O Banco II SA – Sociedade Aberta ( II ), não se conformou com a sentença e interpôs o recurso de apelação da sentença, na parte em que nele foi decidido que os créditos dos trabalhadores BB, CC, DD, EE, FF e GG gozavam do privilégio imobiliário especial previsto no artigo 333º, n.º 1, alínea b), do Código do Trabalho, sobre o prédio urbano inscrito na matriz predial urbana da freguesia de ... sob o artigo … [descrito na Conservatória do Registo Predial de … sob o n.º …] e sobre o prédio urbano inscrito na matriz da freguesia de ... sob o artigo … [descrito na Conservatória do Registo Predial d … sob o n.º …], e na parte em que graduou estes créditos em primeiro lugar para serem pagos pelo produto da venda dos bens imóveis atrás indicados.

Pediu a revogação da sentença recorrida e a substituição dela por outra que graduasse os créditos para serem pagos pelo produto dos bens imóveis por forma que no tocante ao valor dos dois imóveis situados em …, sejam os créditos do apelante colocados em primeiro lugar de preferência no pagamento.

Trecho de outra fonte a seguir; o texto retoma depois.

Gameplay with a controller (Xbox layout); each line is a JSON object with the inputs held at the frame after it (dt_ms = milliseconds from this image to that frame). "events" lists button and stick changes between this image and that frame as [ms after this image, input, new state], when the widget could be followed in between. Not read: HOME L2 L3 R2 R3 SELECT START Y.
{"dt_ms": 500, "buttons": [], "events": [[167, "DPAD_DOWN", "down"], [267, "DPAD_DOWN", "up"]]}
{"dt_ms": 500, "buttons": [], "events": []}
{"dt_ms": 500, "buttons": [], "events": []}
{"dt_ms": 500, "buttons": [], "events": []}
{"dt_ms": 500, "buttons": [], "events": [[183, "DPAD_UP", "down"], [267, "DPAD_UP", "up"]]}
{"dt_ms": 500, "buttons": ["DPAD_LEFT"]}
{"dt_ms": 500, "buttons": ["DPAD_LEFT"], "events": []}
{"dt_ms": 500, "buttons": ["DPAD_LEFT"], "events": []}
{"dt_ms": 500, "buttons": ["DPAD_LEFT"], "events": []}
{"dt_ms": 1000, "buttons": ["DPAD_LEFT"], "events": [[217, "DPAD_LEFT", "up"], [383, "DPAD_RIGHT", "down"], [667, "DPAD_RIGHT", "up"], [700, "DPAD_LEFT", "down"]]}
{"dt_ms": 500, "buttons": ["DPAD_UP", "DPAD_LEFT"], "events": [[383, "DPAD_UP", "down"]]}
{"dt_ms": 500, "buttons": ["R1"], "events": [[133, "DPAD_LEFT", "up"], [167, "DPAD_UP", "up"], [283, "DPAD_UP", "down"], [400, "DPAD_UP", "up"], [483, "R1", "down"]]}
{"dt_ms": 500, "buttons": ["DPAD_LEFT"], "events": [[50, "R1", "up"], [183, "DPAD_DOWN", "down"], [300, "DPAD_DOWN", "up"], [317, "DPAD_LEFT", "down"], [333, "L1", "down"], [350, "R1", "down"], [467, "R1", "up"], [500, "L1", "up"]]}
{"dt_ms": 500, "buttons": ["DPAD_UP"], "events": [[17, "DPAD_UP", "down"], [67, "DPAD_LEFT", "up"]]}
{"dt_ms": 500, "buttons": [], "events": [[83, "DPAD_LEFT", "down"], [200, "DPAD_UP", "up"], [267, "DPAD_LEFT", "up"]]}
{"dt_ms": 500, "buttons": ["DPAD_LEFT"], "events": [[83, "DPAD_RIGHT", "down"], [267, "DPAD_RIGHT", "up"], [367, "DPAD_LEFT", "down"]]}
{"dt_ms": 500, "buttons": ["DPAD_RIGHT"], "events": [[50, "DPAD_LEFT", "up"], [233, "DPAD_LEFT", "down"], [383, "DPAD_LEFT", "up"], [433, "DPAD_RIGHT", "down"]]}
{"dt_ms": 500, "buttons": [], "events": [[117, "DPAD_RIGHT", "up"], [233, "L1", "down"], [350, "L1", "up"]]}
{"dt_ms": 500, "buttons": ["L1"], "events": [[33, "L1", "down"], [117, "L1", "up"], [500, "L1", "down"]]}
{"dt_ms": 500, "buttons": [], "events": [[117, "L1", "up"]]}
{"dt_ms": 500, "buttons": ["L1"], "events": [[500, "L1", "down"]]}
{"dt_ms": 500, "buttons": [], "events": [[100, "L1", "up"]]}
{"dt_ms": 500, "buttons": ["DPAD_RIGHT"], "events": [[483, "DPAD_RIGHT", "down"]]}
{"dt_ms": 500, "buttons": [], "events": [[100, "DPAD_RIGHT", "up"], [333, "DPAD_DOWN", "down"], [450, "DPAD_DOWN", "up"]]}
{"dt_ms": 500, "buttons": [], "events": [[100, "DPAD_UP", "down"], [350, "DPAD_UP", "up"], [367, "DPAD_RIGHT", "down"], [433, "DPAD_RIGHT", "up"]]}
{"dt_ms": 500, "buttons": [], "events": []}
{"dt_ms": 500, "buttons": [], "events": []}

Este recurso foi julgado improcedente, tendo o credor II vindo interpor a presente revista excepcional que a formação prevista no art. 672º, nº 3 do Novo Cód. de Proc. Civil  admitiu.

O aqui recorrente apresentou as suas extensíssimas alegações de recurso em que terminou com não menos extensas e repetitivas conclusões que, por isso, não serão aqui transcritas.

Daquelas se deduz que o recorrente, para conhecer neste recurso. levanta apenas a mesma questão que apresentara já na apelação e que consiste no seguinte:

A graduação dos créditos do recorrente violou o disposto nos arts. 47º, nº 4, al. a) do Cód. da Insolvência e da Recuperação de Empresas (CIRE) e 686º, nº 1, 749º e 751º do Cód. Civil ?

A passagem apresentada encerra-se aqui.